Nuestras pupilas se descubren y se abren entre el tumulto de gente que huele a verano. Esa mezcla entre protector solar, sal y shampoo, que opacan el perfume que me puso Vanesa de prepo.
Te acercás y tirás de mi mano como de un hilo.
Avanzamos por Puán.
Pasamos por el mercadito donde trabajamos y me doy cuenta cómo los locales se esconden guardando el secreto.
Polémica decisión: una cita en barrio propio. No se si estoy lista para cambiar el significado de sus rincones. Insistías. Accedí.
Las luces que vienen de los fichines decoran nuestras caras brillantes y suavizan el corte en tus labios, mi punto de fuga. En el bar de la esquina suena el cover de Gilda por Attaque, y unas topper saltan en la vereda. Se levanta viento, tierra y arena. Las pelotas de playa, baldes y palitas se bambolean en sus redes y chocan contra las paredes de sus kioskos.
Comíamos un helado cuando se largó la lluvia, corrimos hasta el toldo del mercadito y nos reímos al ver nuestros cucuruchos destruidos.
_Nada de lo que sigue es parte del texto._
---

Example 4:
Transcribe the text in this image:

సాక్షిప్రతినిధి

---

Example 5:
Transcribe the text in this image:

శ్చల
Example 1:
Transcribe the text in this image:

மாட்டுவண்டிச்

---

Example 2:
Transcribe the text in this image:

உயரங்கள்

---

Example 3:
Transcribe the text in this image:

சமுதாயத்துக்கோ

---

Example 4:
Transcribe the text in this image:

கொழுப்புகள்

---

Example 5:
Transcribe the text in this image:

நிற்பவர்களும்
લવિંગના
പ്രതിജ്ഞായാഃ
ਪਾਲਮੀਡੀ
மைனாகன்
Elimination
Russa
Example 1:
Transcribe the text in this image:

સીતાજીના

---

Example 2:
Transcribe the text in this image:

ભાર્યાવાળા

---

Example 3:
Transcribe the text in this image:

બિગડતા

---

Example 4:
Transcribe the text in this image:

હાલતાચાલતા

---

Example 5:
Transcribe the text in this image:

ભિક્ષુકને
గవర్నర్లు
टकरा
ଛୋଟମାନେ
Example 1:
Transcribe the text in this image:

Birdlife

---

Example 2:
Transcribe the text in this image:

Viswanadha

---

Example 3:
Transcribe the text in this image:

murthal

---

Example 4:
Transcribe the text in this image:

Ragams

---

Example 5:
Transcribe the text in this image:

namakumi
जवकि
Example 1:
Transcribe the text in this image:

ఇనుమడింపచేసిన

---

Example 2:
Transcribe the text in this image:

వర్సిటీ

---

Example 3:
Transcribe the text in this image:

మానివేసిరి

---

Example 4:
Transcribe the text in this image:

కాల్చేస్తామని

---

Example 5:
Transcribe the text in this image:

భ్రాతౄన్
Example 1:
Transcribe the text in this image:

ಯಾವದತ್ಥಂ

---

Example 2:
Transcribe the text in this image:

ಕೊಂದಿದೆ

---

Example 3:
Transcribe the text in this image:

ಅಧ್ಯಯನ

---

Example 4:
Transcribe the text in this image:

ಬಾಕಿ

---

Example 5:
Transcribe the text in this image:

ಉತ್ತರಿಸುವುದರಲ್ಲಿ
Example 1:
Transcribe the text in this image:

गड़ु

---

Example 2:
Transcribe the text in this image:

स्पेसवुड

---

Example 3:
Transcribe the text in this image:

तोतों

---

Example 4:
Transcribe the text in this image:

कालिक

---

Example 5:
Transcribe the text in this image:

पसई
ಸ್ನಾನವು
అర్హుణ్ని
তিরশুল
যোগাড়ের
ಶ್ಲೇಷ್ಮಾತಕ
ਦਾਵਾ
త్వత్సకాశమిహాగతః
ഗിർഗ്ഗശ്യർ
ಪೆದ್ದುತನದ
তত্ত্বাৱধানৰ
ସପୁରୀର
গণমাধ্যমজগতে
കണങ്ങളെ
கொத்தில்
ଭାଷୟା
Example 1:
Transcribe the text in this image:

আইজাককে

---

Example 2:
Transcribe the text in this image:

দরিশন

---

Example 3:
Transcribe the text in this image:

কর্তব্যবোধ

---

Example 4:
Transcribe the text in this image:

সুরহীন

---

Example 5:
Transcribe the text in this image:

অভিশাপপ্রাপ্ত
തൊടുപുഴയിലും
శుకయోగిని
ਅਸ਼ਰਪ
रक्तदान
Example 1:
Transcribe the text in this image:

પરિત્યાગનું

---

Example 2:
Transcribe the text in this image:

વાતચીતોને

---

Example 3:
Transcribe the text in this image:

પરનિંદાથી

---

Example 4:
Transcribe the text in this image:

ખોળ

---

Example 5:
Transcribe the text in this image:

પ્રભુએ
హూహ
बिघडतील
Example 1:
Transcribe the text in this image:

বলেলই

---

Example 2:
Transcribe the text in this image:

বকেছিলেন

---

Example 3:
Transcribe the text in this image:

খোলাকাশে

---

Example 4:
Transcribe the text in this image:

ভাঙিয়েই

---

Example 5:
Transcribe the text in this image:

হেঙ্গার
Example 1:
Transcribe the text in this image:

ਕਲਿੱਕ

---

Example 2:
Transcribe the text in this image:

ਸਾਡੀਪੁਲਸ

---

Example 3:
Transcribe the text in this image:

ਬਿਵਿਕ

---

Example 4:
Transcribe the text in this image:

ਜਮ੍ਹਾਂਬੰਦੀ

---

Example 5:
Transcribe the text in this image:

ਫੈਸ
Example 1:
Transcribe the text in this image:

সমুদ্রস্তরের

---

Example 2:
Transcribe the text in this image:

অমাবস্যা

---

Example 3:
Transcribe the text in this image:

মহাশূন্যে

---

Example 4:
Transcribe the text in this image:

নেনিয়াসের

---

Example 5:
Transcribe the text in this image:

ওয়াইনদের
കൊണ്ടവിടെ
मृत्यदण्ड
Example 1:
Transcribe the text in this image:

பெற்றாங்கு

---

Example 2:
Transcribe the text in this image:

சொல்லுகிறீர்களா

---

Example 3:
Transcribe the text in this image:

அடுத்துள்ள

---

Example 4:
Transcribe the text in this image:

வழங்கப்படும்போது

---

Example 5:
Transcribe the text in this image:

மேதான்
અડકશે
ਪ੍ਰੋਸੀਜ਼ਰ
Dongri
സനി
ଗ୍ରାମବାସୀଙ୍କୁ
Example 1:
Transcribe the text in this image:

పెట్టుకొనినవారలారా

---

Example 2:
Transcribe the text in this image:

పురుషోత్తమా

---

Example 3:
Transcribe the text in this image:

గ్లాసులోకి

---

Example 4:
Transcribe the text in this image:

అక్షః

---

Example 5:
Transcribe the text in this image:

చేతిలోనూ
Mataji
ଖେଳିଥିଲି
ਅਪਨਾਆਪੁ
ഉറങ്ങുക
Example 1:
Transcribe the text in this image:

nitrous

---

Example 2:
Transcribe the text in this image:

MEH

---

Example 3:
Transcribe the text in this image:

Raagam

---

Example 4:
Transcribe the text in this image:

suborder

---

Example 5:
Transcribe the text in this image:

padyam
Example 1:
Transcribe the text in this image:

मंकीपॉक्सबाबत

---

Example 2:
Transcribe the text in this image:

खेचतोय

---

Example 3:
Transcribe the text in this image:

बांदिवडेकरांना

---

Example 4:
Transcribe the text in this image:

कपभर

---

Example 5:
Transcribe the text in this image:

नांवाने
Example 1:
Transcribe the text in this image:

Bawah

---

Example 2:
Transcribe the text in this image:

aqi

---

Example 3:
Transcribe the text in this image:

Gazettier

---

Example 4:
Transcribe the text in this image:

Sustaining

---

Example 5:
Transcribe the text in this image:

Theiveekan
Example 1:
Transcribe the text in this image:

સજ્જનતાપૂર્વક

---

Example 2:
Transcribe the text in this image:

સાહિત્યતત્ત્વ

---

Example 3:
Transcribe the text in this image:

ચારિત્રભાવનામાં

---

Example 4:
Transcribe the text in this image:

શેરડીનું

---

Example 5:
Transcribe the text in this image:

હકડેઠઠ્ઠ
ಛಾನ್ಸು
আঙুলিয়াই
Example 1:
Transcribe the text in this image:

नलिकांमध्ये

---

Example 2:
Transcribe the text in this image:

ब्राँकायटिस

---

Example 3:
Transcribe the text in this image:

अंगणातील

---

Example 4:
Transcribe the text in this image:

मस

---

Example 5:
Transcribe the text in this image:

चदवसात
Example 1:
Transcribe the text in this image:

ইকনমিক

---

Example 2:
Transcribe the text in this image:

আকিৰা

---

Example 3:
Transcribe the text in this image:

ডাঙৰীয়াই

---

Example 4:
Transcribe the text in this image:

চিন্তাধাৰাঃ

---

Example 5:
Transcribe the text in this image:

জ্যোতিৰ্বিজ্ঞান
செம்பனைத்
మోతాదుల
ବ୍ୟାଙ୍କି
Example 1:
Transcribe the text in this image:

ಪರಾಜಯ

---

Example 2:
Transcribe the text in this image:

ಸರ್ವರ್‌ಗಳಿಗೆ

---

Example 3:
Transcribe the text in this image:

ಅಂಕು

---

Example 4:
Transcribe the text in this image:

Me besaste por primera vez. Adelante de todos los que se hacian los otros. Todavía recuerdo tu sabor fresco a vainilla, a pesar de la tormenta que se llevó todo.
Sigo sentada en esa esquina aferrada a mi vestido, a la sombra del pato gigante que extiende su mano como si quisiera darme ánimo. Llego tarde y sigo ahí. Yo sabía. Que difícil es atravesar la calle con nuestro verano a cuestas y tu ausencia en mis labios.